Problem to solve -
Leaving out the pictures, transcribe all of the records faithfully.

+++

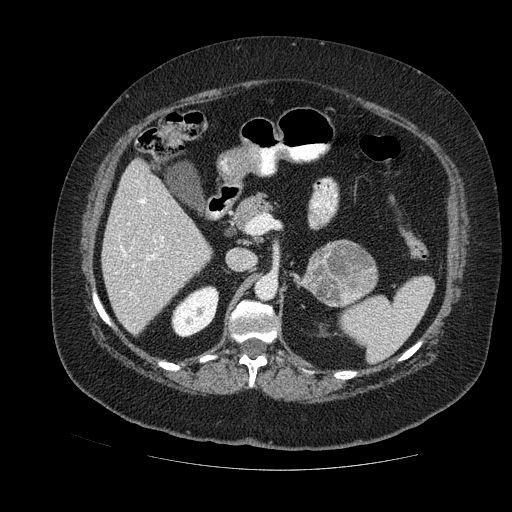
Contrast-enhanced abdominal CT, one axial slice; position 69 of 121 along the scan axis; soft-tissue window (W 400 / L 40 HU); 512 × 512 image matrix. Female patient. Case-level facts recorded for this patient, not image findings: diagnosis: adrenocortical carcinoma; tumour side: left adrenal; tumour size at pathology: 8 cm; Ki-67 index: 7 %; stage (as recorded): 2.
Structures marked on this image (semi-automatic segmentation, software-assisted and operator-edited):
- mass: bounding box <304,243,375,307> (left, top, right, bottom; pixels)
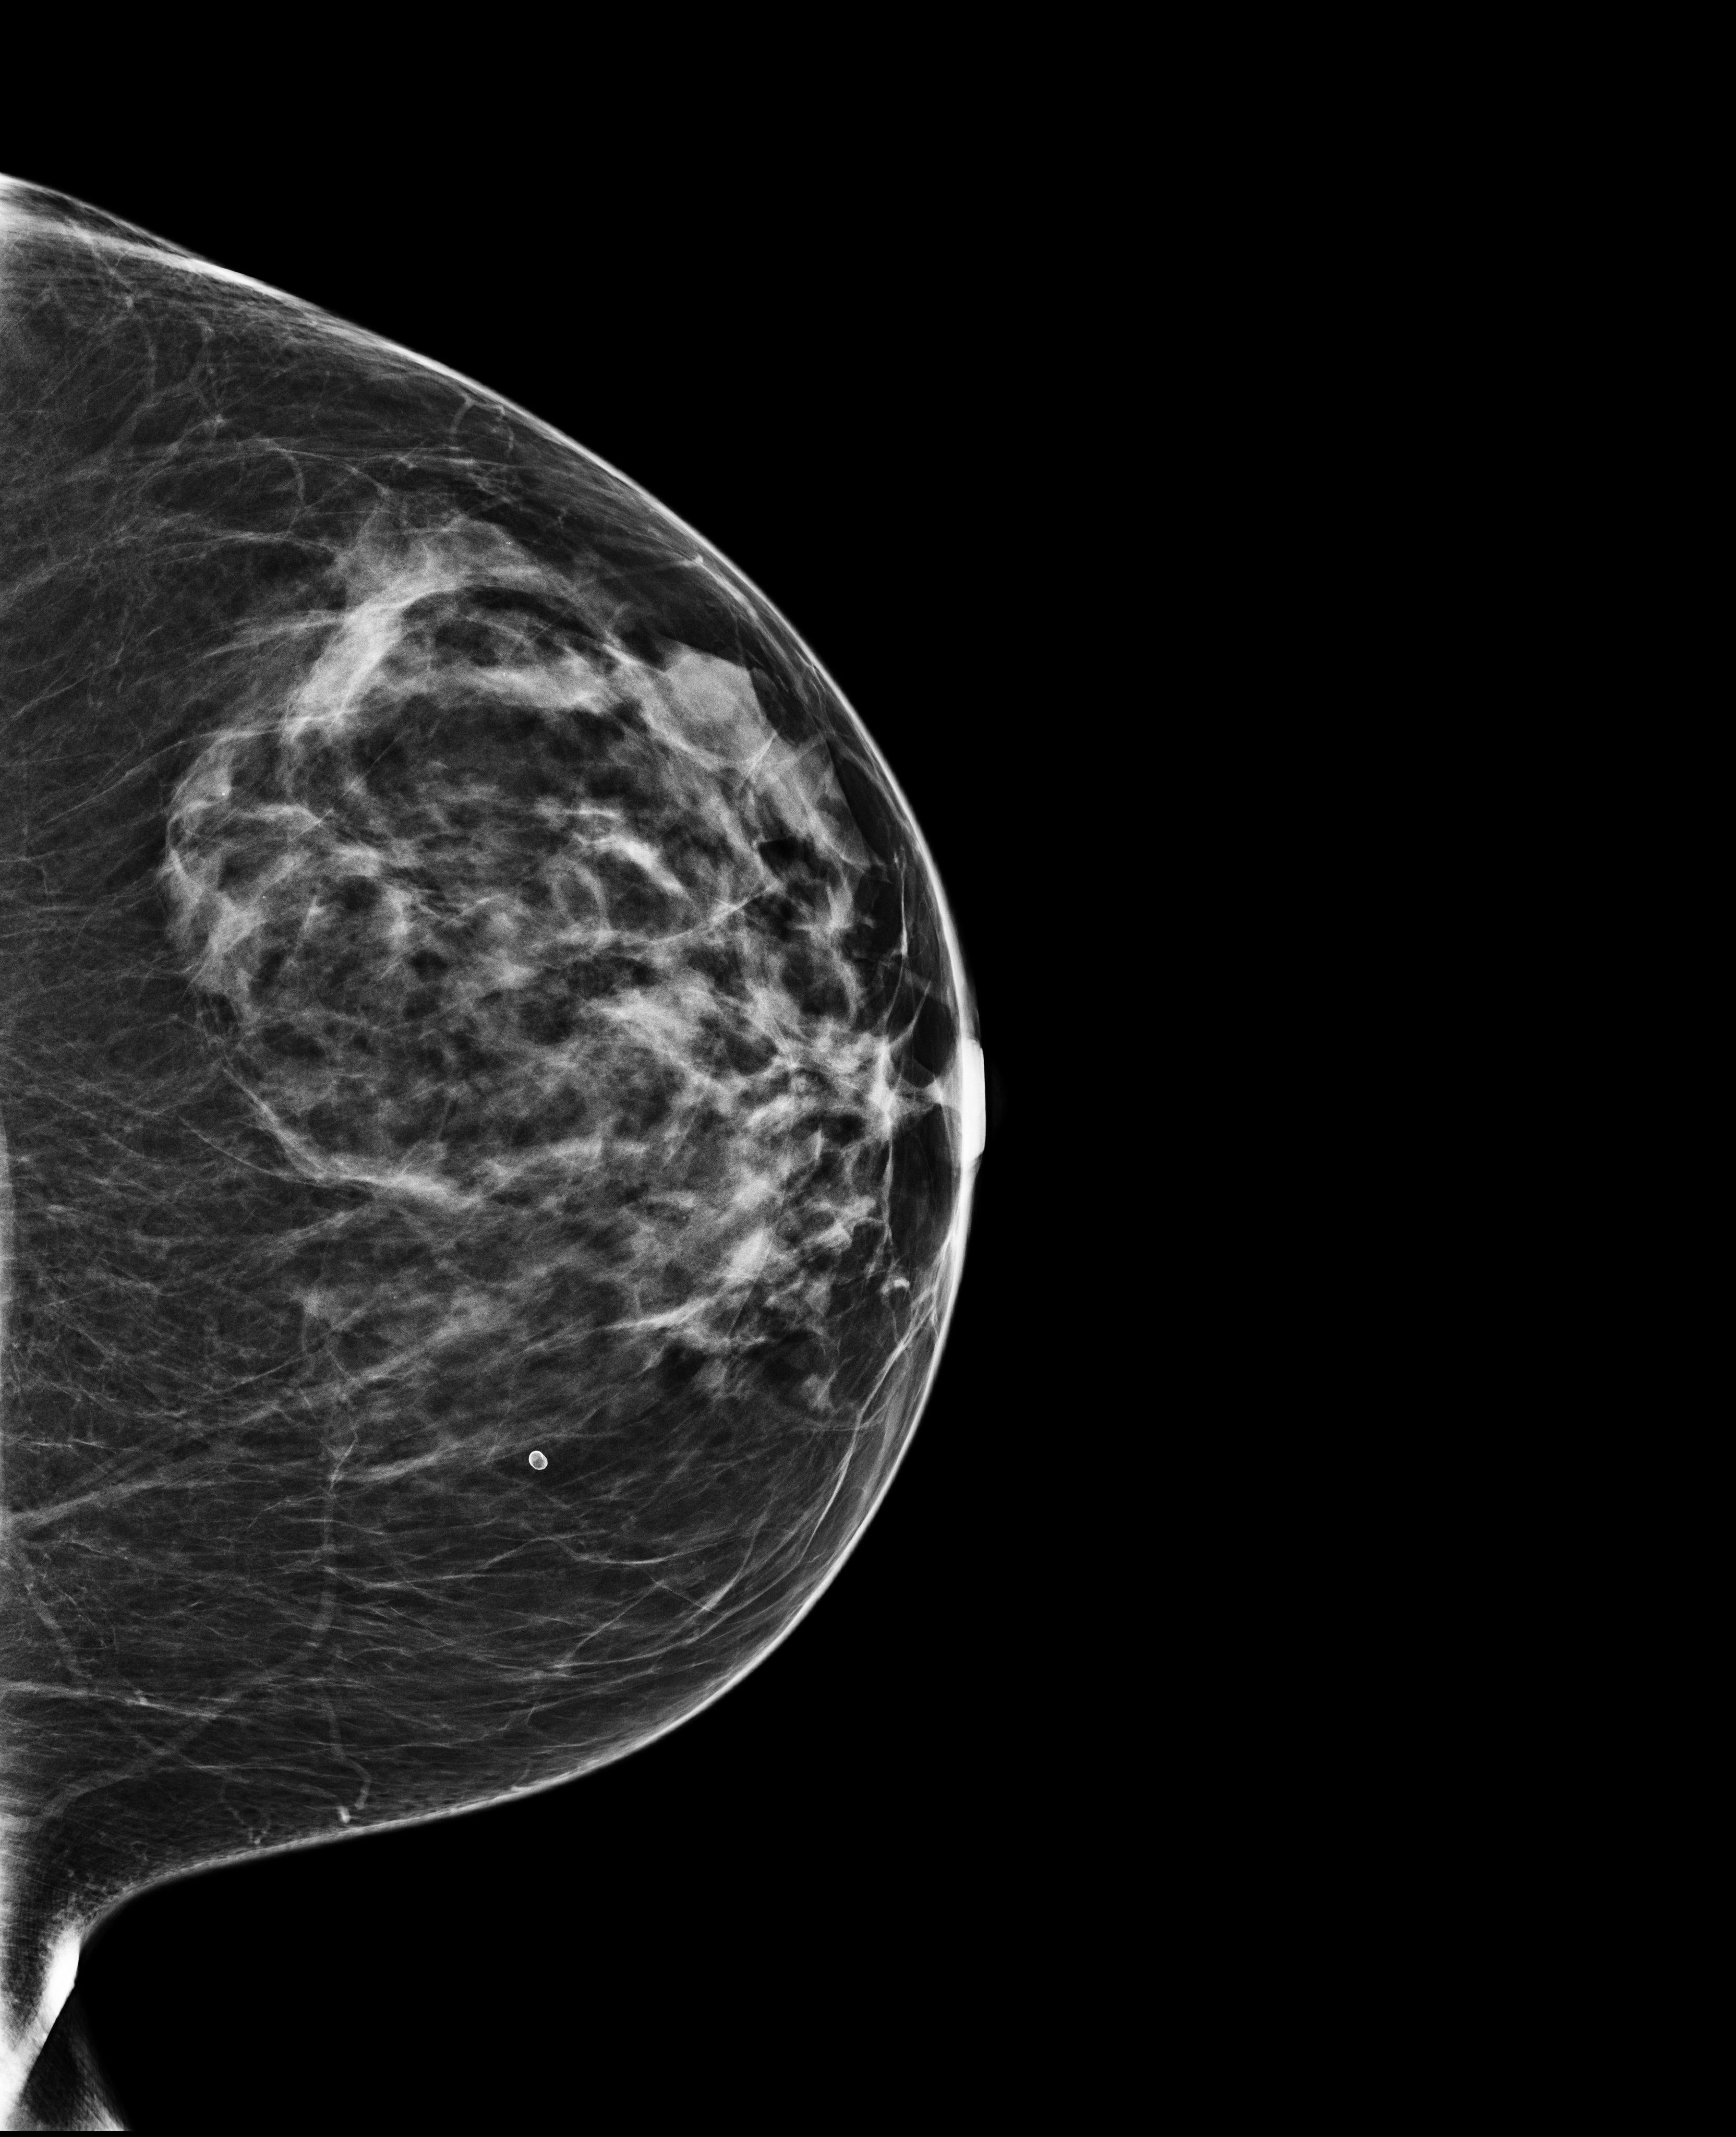
Full-field digital mammogram (FFDM), left breast, CC view, screening examination, compressed breast thickness 69 mm. Patient aged 57 years (female).
Breast density at the screening exam (both breasts): heterogeneously dense (BI-RADS density category c). Final BI-RADS assessment for this screening round (tomosynthesis exam, both breasts): category 1. Recall: no recall after this screen.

+++

Reply to the task -
Contrast-enhanced abdominal CT, one axial slice; position 69 of 121 along the scan axis; soft-tissue window (W 400 / L 40 HU); 512 × 512 image matrix. Female patient. Case-level facts recorded for this patient, not image findings: diagnosis: adrenocortical carcinoma; tumour side: left adrenal; tumour size at pathology: 8 cm; Ki-67 index: 7 %; stage (as recorded): 2.
Structures marked on this image (semi-automatic segmentation, software-assisted and operator-edited):
- mass: bounding box <304,243,375,307> (left, top, right, bottom; pixels)
Full-field digital mammogram (FFDM), left breast, CC view, screening examination, compressed breast thickness 69 mm. Patient aged 57 years (female).
Breast density at the screening exam (both breasts): heterogeneously dense (BI-RADS density category c). Final BI-RADS assessment for this screening round (tomosynthesis exam, both breasts): category 1. Recall: no recall after this screen.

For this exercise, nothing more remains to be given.